# Projet Text to Handwriting – Préparation du Dataset IAM et Implémentation d'un cGAN
Ce notebook combine la préparation des données du dataset IAM et l'implémentation d'un Conditional GAN (cGAN) pour générer des images manuscrites à partir de texte.

## 1. Préparation des données

In [4]:
# Importer les bibliothèques nécessaires
import os
import pandas as pd
import cv2
import numpy as np
from sklearn.model_selection import train_test_split
from PIL import Image
import torch
from torchvision import transforms
from torch.utils.data import Dataset, DataLoader
import string

# Définir le chemin du dossier IAM
data_dir = "IAM_dataset"
lines_file = os.path.join(data_dir, "ascii", "lines.txt")
lines_img_dir = os.path.join(data_dir, "lines")  # Dossier des images

# Vérifier si les dossiers existent
if not os.path.exists(data_dir):
    print("❌ Erreur : Le dossier IAM_dataset n'existe pas.")
elif not os.path.exists(lines_img_dir):
    print("❌ Erreur : Le dossier lines n'existe pas dans IAM_dataset.")
else:
    print(f"✅ Dossier trouvé : {data_dir}")
    print(f"📁 Dossier des images : {lines_img_dir}")

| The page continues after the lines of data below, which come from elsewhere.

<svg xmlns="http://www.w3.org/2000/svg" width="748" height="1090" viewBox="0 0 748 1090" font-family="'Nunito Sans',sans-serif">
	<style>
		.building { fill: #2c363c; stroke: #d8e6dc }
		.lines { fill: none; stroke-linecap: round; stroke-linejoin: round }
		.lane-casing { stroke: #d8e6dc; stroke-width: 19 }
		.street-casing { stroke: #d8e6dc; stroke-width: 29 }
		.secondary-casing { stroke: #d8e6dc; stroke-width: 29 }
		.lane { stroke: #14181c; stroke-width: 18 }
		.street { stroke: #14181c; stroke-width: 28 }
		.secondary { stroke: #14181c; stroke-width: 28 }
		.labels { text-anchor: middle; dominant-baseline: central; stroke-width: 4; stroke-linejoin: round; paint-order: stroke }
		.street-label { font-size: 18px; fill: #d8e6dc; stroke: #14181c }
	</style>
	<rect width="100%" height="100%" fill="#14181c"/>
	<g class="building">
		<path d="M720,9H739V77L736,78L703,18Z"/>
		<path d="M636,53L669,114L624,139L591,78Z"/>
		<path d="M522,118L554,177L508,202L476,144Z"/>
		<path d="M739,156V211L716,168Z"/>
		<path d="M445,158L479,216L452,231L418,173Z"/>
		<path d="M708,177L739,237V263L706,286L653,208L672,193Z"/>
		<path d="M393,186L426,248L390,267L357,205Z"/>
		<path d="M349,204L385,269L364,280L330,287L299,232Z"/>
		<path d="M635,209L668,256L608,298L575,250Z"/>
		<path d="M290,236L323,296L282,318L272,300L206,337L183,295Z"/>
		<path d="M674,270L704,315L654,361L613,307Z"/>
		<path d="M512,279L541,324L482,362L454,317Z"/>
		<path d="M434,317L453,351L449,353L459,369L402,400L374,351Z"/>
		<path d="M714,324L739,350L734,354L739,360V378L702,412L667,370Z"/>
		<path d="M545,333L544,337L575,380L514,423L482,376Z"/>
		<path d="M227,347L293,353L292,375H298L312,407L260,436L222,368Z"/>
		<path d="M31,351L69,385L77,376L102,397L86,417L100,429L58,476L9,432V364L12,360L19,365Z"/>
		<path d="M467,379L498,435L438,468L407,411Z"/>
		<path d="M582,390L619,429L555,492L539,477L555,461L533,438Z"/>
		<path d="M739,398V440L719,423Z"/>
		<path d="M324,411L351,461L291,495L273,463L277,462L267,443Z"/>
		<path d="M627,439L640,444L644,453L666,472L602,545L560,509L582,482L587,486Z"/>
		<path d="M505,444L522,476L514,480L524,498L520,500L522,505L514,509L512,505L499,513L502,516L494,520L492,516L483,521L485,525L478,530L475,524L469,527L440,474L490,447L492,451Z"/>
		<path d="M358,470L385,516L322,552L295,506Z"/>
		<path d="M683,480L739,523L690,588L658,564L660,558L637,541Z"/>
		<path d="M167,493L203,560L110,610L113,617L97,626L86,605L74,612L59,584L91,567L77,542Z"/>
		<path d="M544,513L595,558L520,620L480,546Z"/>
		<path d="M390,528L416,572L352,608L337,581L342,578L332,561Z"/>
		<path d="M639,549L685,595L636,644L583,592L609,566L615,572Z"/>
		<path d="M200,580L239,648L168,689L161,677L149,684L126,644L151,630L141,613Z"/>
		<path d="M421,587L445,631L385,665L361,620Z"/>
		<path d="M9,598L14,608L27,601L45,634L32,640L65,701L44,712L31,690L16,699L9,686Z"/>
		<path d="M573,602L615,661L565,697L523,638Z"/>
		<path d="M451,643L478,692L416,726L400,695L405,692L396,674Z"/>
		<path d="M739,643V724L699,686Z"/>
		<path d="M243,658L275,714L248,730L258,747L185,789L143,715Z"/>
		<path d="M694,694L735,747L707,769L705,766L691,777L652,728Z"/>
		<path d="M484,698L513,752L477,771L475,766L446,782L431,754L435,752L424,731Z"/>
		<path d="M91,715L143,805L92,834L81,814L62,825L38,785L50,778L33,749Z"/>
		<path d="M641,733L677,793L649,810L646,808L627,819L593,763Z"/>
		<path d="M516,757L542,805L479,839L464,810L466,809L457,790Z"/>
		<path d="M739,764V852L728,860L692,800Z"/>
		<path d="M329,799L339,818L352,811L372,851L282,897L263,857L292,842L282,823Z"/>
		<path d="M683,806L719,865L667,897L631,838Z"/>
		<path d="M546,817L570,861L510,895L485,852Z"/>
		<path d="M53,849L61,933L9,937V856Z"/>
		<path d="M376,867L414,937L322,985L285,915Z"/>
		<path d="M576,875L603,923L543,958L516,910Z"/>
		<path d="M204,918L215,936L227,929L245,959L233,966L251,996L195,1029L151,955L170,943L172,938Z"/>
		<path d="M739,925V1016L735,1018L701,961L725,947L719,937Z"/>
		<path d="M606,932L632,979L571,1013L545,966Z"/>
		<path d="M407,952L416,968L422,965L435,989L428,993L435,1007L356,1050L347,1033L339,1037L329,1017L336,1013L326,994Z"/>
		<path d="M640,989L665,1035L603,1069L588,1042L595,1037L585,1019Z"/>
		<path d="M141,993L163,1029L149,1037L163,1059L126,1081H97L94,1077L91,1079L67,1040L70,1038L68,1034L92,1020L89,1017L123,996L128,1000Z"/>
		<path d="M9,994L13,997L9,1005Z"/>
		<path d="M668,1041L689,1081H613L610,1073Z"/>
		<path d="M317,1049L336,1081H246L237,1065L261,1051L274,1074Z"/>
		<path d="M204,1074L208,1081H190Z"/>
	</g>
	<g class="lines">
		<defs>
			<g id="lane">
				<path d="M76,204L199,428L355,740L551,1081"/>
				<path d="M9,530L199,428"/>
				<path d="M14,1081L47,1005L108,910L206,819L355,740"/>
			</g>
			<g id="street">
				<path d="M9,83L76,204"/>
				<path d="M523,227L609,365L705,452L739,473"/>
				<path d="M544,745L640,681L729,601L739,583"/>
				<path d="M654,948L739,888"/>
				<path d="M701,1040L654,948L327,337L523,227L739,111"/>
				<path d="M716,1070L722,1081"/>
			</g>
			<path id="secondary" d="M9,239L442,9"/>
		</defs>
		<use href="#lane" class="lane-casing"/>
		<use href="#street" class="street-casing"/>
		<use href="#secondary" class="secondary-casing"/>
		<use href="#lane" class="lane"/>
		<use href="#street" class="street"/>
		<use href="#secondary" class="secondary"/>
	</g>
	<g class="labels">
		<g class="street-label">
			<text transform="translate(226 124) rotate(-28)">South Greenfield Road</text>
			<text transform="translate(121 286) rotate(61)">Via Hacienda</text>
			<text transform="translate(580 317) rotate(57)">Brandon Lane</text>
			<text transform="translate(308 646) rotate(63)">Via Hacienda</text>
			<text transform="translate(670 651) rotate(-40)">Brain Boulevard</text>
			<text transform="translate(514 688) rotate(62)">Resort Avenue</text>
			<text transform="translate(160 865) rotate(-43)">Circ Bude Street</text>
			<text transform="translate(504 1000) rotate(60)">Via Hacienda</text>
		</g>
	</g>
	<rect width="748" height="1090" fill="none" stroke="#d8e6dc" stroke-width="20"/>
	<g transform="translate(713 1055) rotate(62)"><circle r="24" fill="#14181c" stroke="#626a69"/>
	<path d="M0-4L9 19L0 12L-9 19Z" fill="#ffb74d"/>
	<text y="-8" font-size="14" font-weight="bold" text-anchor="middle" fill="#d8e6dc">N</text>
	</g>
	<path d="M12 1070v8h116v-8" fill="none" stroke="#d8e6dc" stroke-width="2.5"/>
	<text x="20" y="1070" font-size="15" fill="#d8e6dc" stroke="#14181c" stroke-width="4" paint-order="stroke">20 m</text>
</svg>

# Lecture et parsing du fichier lines.txt
lines_data = []
with open(lines_file, 'r', encoding='utf-8') as f:
    for line in f:
        if line.startswith('#') or not line.strip():
            continue
        parts = line.strip().split()
        if len(parts) >= 9:
            img_id = parts[0]
            status = parts[1]
            if status == 'ok':
                text = ' '.join(parts[8:]).replace('|', ' ')
                img_base = img_id.split('-')[0]
                sub_dir = '-'.join(img_id.split('-')[:2])
                img_name = f"{img_id}.png"
                img_path = os.path.join(lines_img_dir, img_base, sub_dir, img_name)
                if os.path.exists(img_path):
                    lines_data.append((img_path, text))
                else:
                    print(f"⚠️ Image non trouvée : {img_path}")

# Créer un DataFrame
df_lines = pd.DataFrame(lines_data, columns=['image_path', 'text'])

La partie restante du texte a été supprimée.